Turns out, even after having seen the original cast, there is much to say about the “Angelica Tour.” First, it is packed with fresh faces. Most of the principal cast do not have Broadway credits. Some cast members come to the production straight from college. One principal cast member even notes in his bio that this is his first equity contract. (Not a bad first union gig, eh?) What does this mean? The audience at this Hamilton gets to watch stars on the rise. Remember these names, folks.
The show’s leading player, Austin Scott—in his mid-twenties I learned upon doing some post-show research—brings a charismatic mix of charm, swagger, and depth to the complex Hamilton. After having seen Miranda originate the role, dare I say, Scott is a better fit? When Scott enters the stage and all eyes turn to him, it makes perfect sense. He’s a tall, dashing, boyish, and articulate Hamilton. The fact that Angelica, played by the sharp and grounded Sabrina Sloan, gets lost in his eyes? Well, let’s just say it’s believable.
An additional benefit in having seen the original cast and getting a fresh look at Hamilton is getting to pay even closer to attention to the details that make Hamilton a better show than all the rest. The set. The lighting.

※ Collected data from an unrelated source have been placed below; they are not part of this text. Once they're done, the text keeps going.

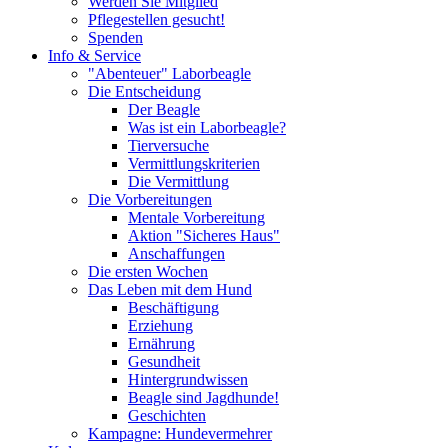
Werden Sie Mitglied
Pflegestellen gesucht!
Spenden
Info & Service
"Abenteuer" Laborbeagle
Die Entscheidung
Der Beagle
Was ist ein Laborbeagle?
Tierversuche
Vermittlungskriterien
Die Vermittlung
Die Vorbereitungen
Mentale Vorbereitung
Aktion "Sicheres Haus"
Anschaffungen
Die ersten Wochen
Das Leben mit dem Hund
Beschäftigung
Erziehung
Ernährung
Gesundheit
Hintergrundwissen
Beagle sind Jagdhunde!
Geschichten
Kampagne: Hundevermehrer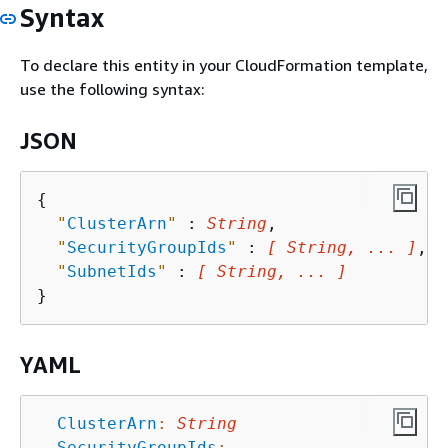
Syntax
To declare this entity in your CloudFormation template,
use the following syntax:
JSON
{
"
ClusterArn
"
 : 
String
,

"
SecurityGroupIds
"
 : 
[ String, ... ]
,

"
SubnetIds
"
 : 
[ String, ... ]
YAML
ClusterArn
:
String
SecurityGroupIds
: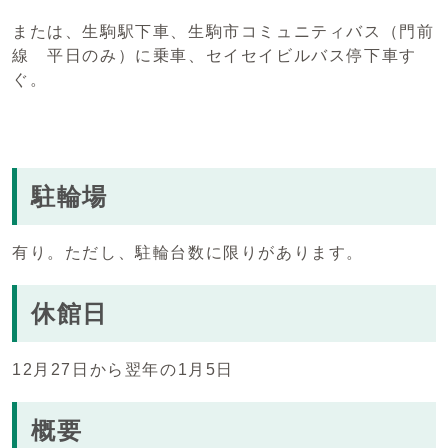
または、生駒駅下車、生駒市コミュニティバス（門前
線 平日のみ）に乗車、セイセイビルバス停下車す
ぐ。
駐輪場
有り。ただし、駐輪台数に限りがあります。
休館日
12月27日から翌年の1月5日
概要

The orchestrations. And, my word, the choreography. Longtime fans of Hamilton are quick to call Miranda a “genius” for his book, music, and lyrics. But what may be even more genius? The ability to assemble a perfect creative team. Thomas Kail’s direction paired with Andy Blankenbuehler’s choreography ideally complements and heightens Miranda’s work. I was struck by how precise the machine of staging is executed in Hamilton. The choreography and blocking of the ensemble is symphonic. The use of the turntable could not be improved upon. Every piece of this show just works. You can’t help but be tempted by the thought ‘if only this team was working on all the Broadway shows. How good could a show like Amelie have been?’ I digress.
This Hamilton is sharp. It’s energetic. It’s youthful. And it’s as poignant as ever in the nation’s capital where Eliza Hamilton once helped raise funds to build the Washington Monument. Now that is a legacy.
“What is a legacy? It’s planting seeds in a garden you never get to see. I wrote some notes at the beginning of a song someone will sing for me. America, you great unfinished symphony, you sent for me. You let me make a difference, a place where even orphan immigrants can leave their fingerprints and rise up.”
Running Time: Two hours and 45 minutes, including one 20-minute intermission
Hamilton plays through September 16, 2018, at the Kennedy Center– 2700 F Street, NW in Washington, DC. Tickets are being released daily for upcoming performances. There is a four (4) ticket limit per household for Hamilton. Please note that www.kennedy-center.org is the only authorized source for Hamilton tickets in Washington, DC. There are also forty $10 orchestra seats offered for all performances via lottery at hamiltonmuiscal.com/lottery.